#### Assignment
Each entry below is to be given again word for word, with no pictures.

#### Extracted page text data

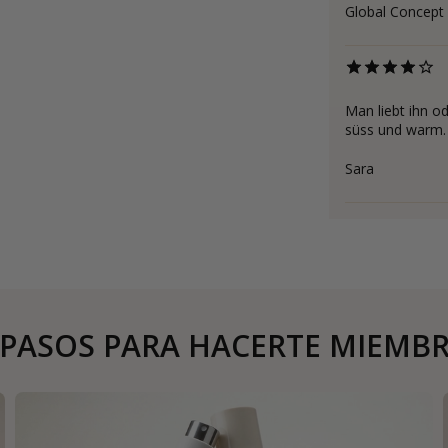
Global Concept 
Man liebt ihn o
süss und warm.
Sara
 PASOS PARA HACERTE MIEMB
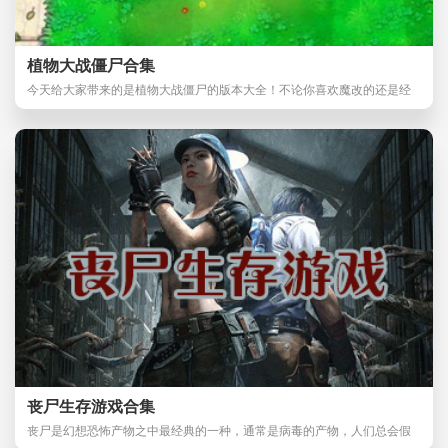
植物大战僵尸合集
今天给大家带来的是植物大战僵尸的版本大全！不论你喜欢魔改的还是经
典的都可以在这里
丧尸生存游戏合集
丧尸是幻想恐怖产物之中最经典的一种，通常是病毒的产物，人们总会假
想万一世界被丧尸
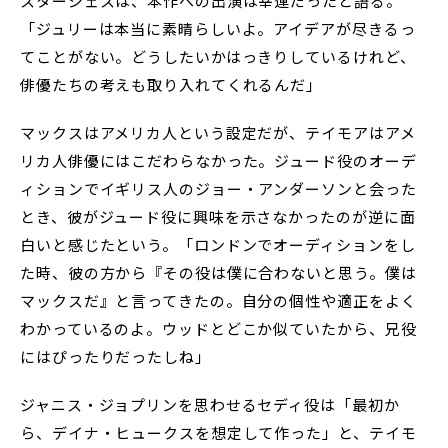
スタージェスは、本作への出演は幸運だったと語る。
「ジュリーは本当に素晴らしいよ。アイデアが尽きるっ
てことがない。どうしたいかはっきりしているけれど、
俳優たちの考えも取り入れてくれるんだ」
マックスはアメリカ人という設定だが、テイモアはアメ
リカ人俳優にはこだわらなかった。ジュード役のオーデ
ィションでイギリス人のジョー・アンダーソンと会った
とき、彼がジュード役に興味を示さなかったのが逆に面
白いと感じたという。「ロンドンでオーディションをし
た時、彼の方から『その役は僕に合わないと思う。僕は
マックスだ』と言ってきたの。自分の個性や適正をよく
わかっているのよ。ウッドとどこか似ていたから、兄役
にはぴったりだったしね」
ジャニス・ジョプリンを思わせるセディ役は「最初か
ら、デイナ・ヒュークスを想定して作った」と、テイモ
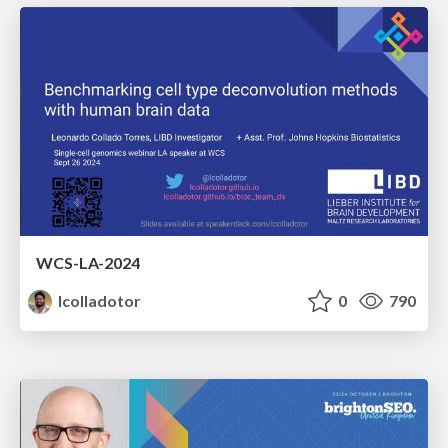
WCS-LA-2024
lcolladotor
0
790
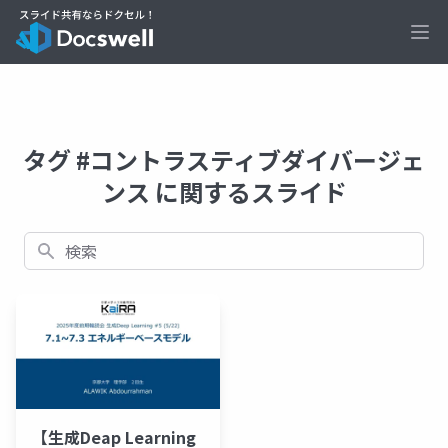
Ope
タグ #コントラスティブダイバージェ
ンス に関するスライド
検索
【生成Deap Learning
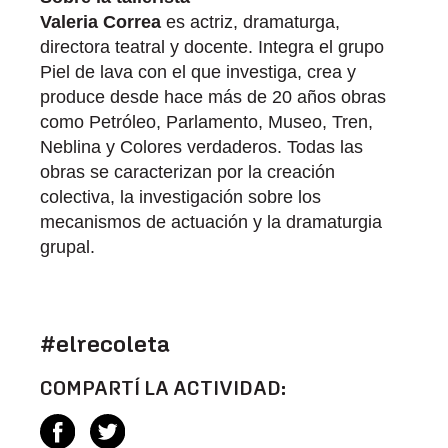
Valeria Correa
es actriz, dramaturga,
directora teatral y docente. Integra el grupo
Piel de lava con el que investiga, crea y
produce desde hace más de 20 años obras
como Petróleo, Parlamento, Museo, Tren,
Neblina y Colores verdaderos. Todas las
obras se caracterizan por la creación
colectiva, la investigación sobre los
mecanismos de actuación y la dramaturgia
grupal.
#elrecoleta
COMPARTÍ LA ACTIVIDAD:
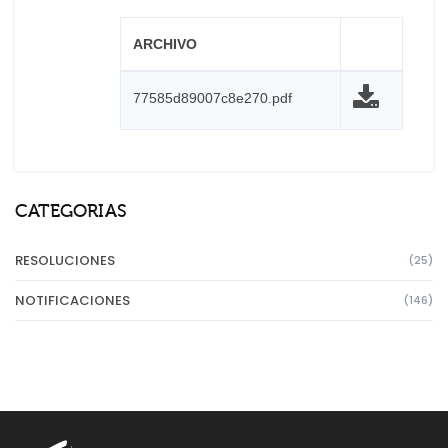
ARCHIVO
77585d89007c8e270.pdf
CATEGORIAS
RESOLUCIONES
(25)
NOTIFICACIONES
(146)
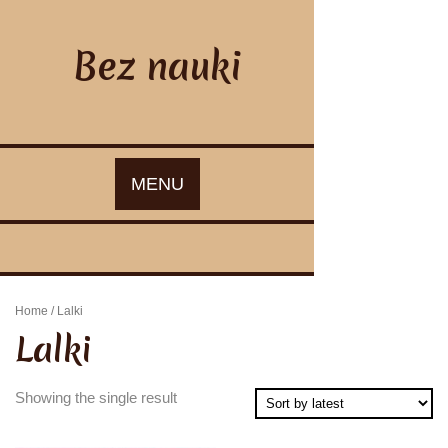
Skip
to
content
Bez nauki
MENU
Home
/ Lalki
Lalki
Showing the single result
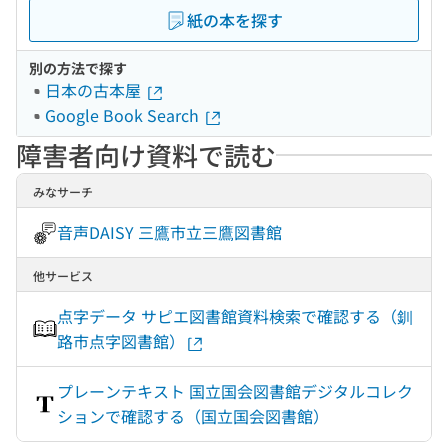
紙の本を探す
別の方法で探す
日本の古本屋
Google Book Search
障害者向け資料で読む
みなサーチ
音声DAISY 三鷹市立三鷹図書館
他サービス
点字データ サピエ図書館資料検索で確認する（釧
路市点字図書館）
プレーンテキスト 国立国会図書館デジタルコレク
ションで確認する（国立国会図書館）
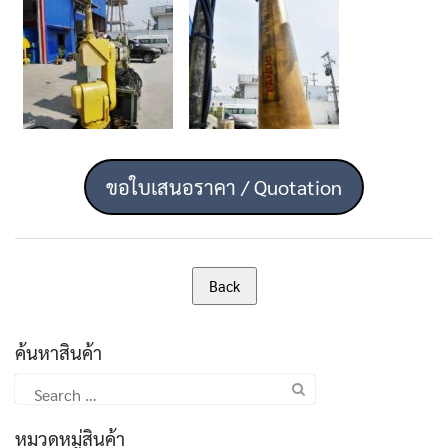
ขอใบเสนอราคา / Quotation
ค้นหาสินค้า
Search
for:
หมวดหมู่สินค้า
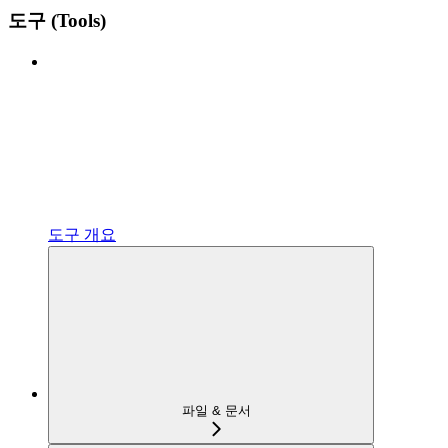
도구 (Tools)
도구 개요
파일 & 문서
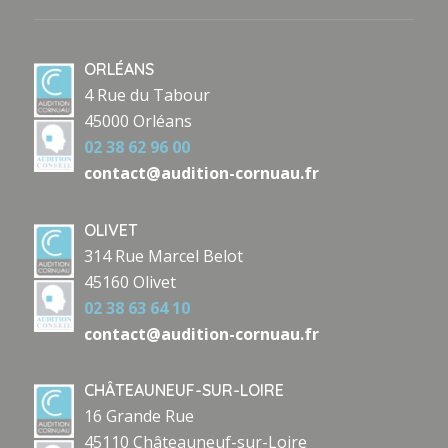
ORLÉANS
4 Rue du Tabour
45000 Orléans
02 38 62 96 00
contact@audition-cornuau.fr
OLIVET
314 Rue Marcel Belot
45160 Olivet
02 38 63 64 10
contact@audition-cornuau.fr
CHÂTEAUNEUF-SUR-LOIRE
16 Grande Rue
45110 Châteauneuf-sur-Loire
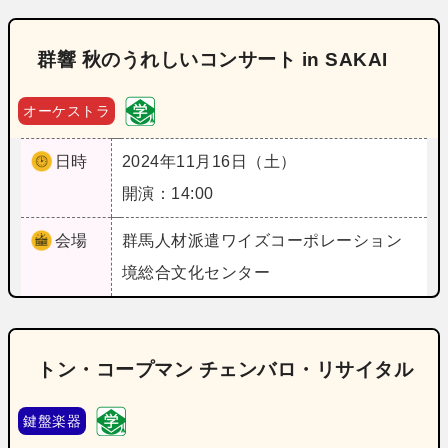
群響 秋のうれしいコンサート in SAKAI
オーケストラ
日時
2024年11月16日（土）
開演：14:00
会場
群馬
人材派遣ワイズコーポレーション
境総合文化センター
トン・コープマン チェンバロ・リサイタル
鍵盤楽器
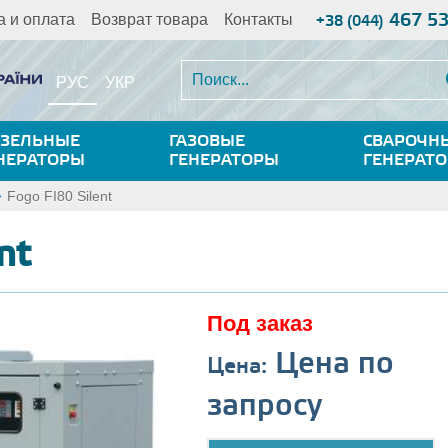
467 5
а и оплата
Возврат товара
Контакты
+38 (044)
РУС
УКР
ЗЕЛЬНЫЕ
ГАЗОВЫЕ
СВАРОЧН
НЕРАТОРЫ
ГЕНЕРАТОРЫ
ГЕНЕРАТ
Fogo FI80 Silent
nt
Под заказ
Цена по
Цена:
запросу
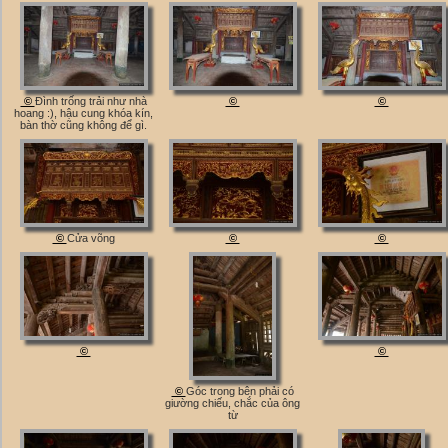
©
Đình trống trải như nhà
©
©
hoang :), hậu cung khóa kín,
bàn thờ cũng không để gì.
©
Cửa võng
©
©
©
©
©
Góc trong bên phải có
giường chiếu, chắc của ông
từ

#### Task response
Global Concept 
Man liebt ihn o
süss und warm.
Sara
 PASOS PARA HACERTE MIEMB
植物大战僵尸合集
今天给大家带来的是植物大战僵尸的版本大全！不论你喜欢魔改的还是经
典的都可以在这里
丧尸生存游戏合集
丧尸是幻想恐怖产物之中最经典的一种，通常是病毒的产物，人们总会假
想万一世界被丧尸
スタージェスは、本作への出演は幸運だったと語る。
「ジュリーは本当に素晴らしいよ。アイデアが尽きるっ
てことがない。どうしたいかはっきりしているけれど、
俳優たちの考えも取り入れてくれるんだ」
マックスはアメリカ人という設定だが、テイモアはアメ
リカ人俳優にはこだわらなかった。ジュード役のオーデ
ィションでイギリス人のジョー・アンダーソンと会った
とき、彼がジュード役に興味を示さなかったのが逆に面
白いと感じたという。「ロンドンでオーディションをし
た時、彼の方から『その役は僕に合わないと思う。僕は
マックスだ』と言ってきたの。自分の個性や適正をよく
わかっているのよ。ウッドとどこか似ていたから、兄役
にはぴったりだったしね」
ジャニス・ジョプリンを思わせるセディ役は「最初か
ら、デイナ・ヒュークスを想定して作った」と、テイモ
WCS-LA-2024
lcolladotor
0
790
Ope
タグ #コントラスティブダイバージェ
ンス に関するスライド
検索
【生成Deap Learning
Valeria Correa
es actriz, dramaturga,
directora teatral y docente. Integra el grupo
Piel de lava con el que investiga, crea y
produce desde hace más de 20 años obras
como Petróleo, Parlamento, Museo, Tren,
Neblina y Colores verdaderos. Todas las
obras se caracterizan por la creación
colectiva, la investigación sobre los
mecanismos de actuación y la dramaturgia
grupal.
#elrecoleta
COMPARTÍ LA ACTIVIDAD:
ARCHIVO
77585d89007c8e270.pdf
CATEGORIAS
RESOLUCIONES
(25)
NOTIFICACIONES
(146)
Skip
to
content
Bez nauki
MENU
Home
/ Lalki
Lalki
Showing the single result
紙の本を探す
別の方法で探す
日本の古本屋
Google Book Search
障害者向け資料で読む
みなサーチ
音声DAISY 三鷹市立三鷹図書館
他サービス
点字データ サピエ図書館資料検索で確認する（釧
路市点字図書館）
プレーンテキスト 国立国会図書館デジタルコレク
ションで確認する（国立国会図書館）
ขอใบเสนอราคา / Quotation
ค้นหาสินค้า
Search
for:
หมวดหมู่สินค้า
도구 (Tools)
도구 개요
파일 & 문서
ORLÉANS
4 Rue du Tabour
45000 Orléans
02 38 62 96 00
contact@audition-cornuau.fr
OLIVET
314 Rue Marcel Belot
45160 Olivet
02 38 63 64 10
contact@audition-cornuau.fr
CHÂTEAUNEUF-SUR-LOIRE
16 Grande Rue
45110 Châteauneuf-sur-Loire
群響 秋のうれしいコンサート in SAKAI
オーケストラ
日時
2024年11月16日（土）
開演：14:00
会場
群馬
人材派遣ワイズコーポレーション
境総合文化センター
トン・コープマン チェンバロ・リサイタル
鍵盤楽器
467 5
а и оплата
Возврат товара
Контакты
+38 (044)
РУС
УКР
ЗЕЛЬНЫЕ
ГАЗОВЫЕ
СВАРОЧН
НЕРАТОРЫ
ГЕНЕРАТОРЫ
ГЕНЕРАТ
Fogo FI80 Silent
nt
Под заказ
Цена по
Цена:
запросу
©
Đình trống trải như nhà
©
©
hoang :), hậu cung khóa kín,
bàn thờ cũng không để gì.
©
Cửa võng
©
©
©
©
©
Góc trong bên phải có
giường chiếu, chắc của ông
từ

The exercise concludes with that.